In itself, there is no problem posed by the fall in the male birthrate, which would have to plummet before it affected the ability of humans to reproduce, males being-- wham bam!-- relatively meager contributors to the process. A falling birthrate, anyway, would be a boon to humanity, not to mention the rest of the planet.

But the decrease in male births could be like the dead canary in a coal mine-- a signal of looming problems otherwise hard to detect. What those problems might be is unclear. Pesticides and pollution are one culprit. After an accident at an Italian chemical plant exposed workers to high concentration of dioxin, their subsequent offspring were female disproportionately by a half. Because they are undergo a process of hormonal transformation, male fetuses are more sensitive to hormone-mimicking or impeding substances. Or maybe exposure to pesticides and other industrial chemicals hinders men's production of Y-chromosome sperm, which, in keeping with theme that maleness is tricky, younger fathers are better at producing.
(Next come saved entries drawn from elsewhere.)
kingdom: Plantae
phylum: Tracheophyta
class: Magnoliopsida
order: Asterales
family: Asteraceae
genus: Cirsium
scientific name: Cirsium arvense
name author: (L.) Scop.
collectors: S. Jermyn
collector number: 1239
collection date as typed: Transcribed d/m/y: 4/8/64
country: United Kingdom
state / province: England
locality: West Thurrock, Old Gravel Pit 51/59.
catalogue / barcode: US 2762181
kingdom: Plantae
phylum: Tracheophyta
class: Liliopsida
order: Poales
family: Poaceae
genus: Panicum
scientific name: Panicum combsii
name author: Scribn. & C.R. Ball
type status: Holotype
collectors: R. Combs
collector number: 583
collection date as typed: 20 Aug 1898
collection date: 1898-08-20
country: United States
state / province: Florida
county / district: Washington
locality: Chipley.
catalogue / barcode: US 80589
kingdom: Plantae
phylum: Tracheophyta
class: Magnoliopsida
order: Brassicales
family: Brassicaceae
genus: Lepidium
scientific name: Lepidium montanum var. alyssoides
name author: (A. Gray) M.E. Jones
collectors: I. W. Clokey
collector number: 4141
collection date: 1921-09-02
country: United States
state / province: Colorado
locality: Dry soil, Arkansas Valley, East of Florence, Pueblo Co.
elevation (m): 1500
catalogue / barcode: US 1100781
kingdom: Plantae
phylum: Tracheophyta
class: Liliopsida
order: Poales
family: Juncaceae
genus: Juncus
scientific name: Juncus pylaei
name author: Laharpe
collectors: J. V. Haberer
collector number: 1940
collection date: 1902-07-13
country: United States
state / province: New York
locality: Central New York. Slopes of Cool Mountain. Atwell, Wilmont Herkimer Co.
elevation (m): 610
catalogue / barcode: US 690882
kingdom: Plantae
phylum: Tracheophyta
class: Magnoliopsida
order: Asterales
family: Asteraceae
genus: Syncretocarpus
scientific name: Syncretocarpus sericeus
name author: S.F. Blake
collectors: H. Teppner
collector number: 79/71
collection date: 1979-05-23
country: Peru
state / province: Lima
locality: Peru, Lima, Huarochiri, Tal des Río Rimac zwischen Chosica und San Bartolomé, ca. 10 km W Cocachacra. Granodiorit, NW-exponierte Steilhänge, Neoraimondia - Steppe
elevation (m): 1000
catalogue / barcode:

For the first half of this century, the male birthrate increased in the West, as technological advances helped more difficult pregnancies come successfully to term-- a boost that helped hard-to-be-born males disproportionately. Maybe now the by-products of technological progress are having a counter-male effect. But just because lots of, say, dioxin makes offspring more female doesn't mean that a little does, too.

Another theory suggests that the fall in the male birthrate is benign, simply a result of Westerners having sex less often (well, maybe that's not so benign). A male child is slightly more likely if a woman's egg gets fertilized early in her menstrual cycle. That tendency makes baby booms slight boy booms as well.

The mysterious fall in male birthrate is mysteriously variable geographically-- it has been greatest in Canada's Atlantic provinces and the American Midwest.